Anyway I digress, after checking in my bags I headed out to get my bearings. To be honest the Valium and on board bloody marys have rendered my memories a little hazy and my notes illegible. I do know that I ventured forth to find the spiciest thing I can eat, in order to clear my head and stuffed up ears, and was promptly menaced by a cross eyed mad man-vagrant dressed in tattered jeans and an "I am a master shotgunner in San Francisco" T-shirt. Eventually I found a noodle house and consumed a bowl of painfully spicy pork noodles. I assume I made my way back to the hostel because when I awoke it was one o'clock in the afternoon and I was safe and sound in my hostel-bed snug in my pj's. At least I thought it was the afternoon until I left my room and found the hostel attendants stretched out of the floor surrounded by pork bones in the pitch blackness. It turns out it was one AM so I went back to bed and watched Chinese infomercials for weight loss tea (odd) and bust enhancing bras (bangin) until the Dim Sum shops opened and I set forth for my first meal of the day. Again I'm skipping a lot but I ate the best Dim Sum of my life for about two hours, bought a map and wondered aimlessly in the 90 plus degree heat for most of my day until five o'clock when I had a meeting with an Asian travel magazine. The meeting went much better than expected and I left commissioned to write three articles on travel in Tashkent, Bishkek and Tehran. To reward myself I went out of my way to the North Point metro stop and walked to the Java cooked food market where I treated myself to a feast of spicy Sechzhuan shrimp, pork lung* braised in Chinese wine and ginseng and about fifty ounces of beer. Then it was back on the metro and to my waiting bed where I am now in a room that can barely contain my smile.

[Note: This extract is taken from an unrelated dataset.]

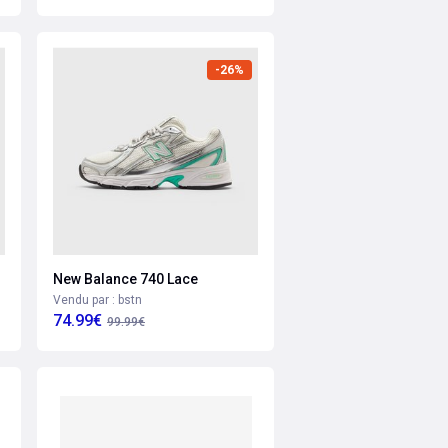
-26%
New Balance 740 Lace
Vendu par : bstn
74.99€
99.99€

I'm not exactly sure where this blog is going but it should get better as the places I go to get weirder and I get more frightened and confused,

c


* A quick rant/theory on eating offal: I've discovered that when eating internal organs it is best to refrain from eating more of any one organ than your body already has naturally. When dining and I approach the equivalent of one whole liver or two kidneys I always find myself overcome with a sort of long lasting funny feeling. Not physically sick per se but more like I've been caught doing something naughty. Its as if my body is confused as to whether it is enjoying a meal or receiving a transplant.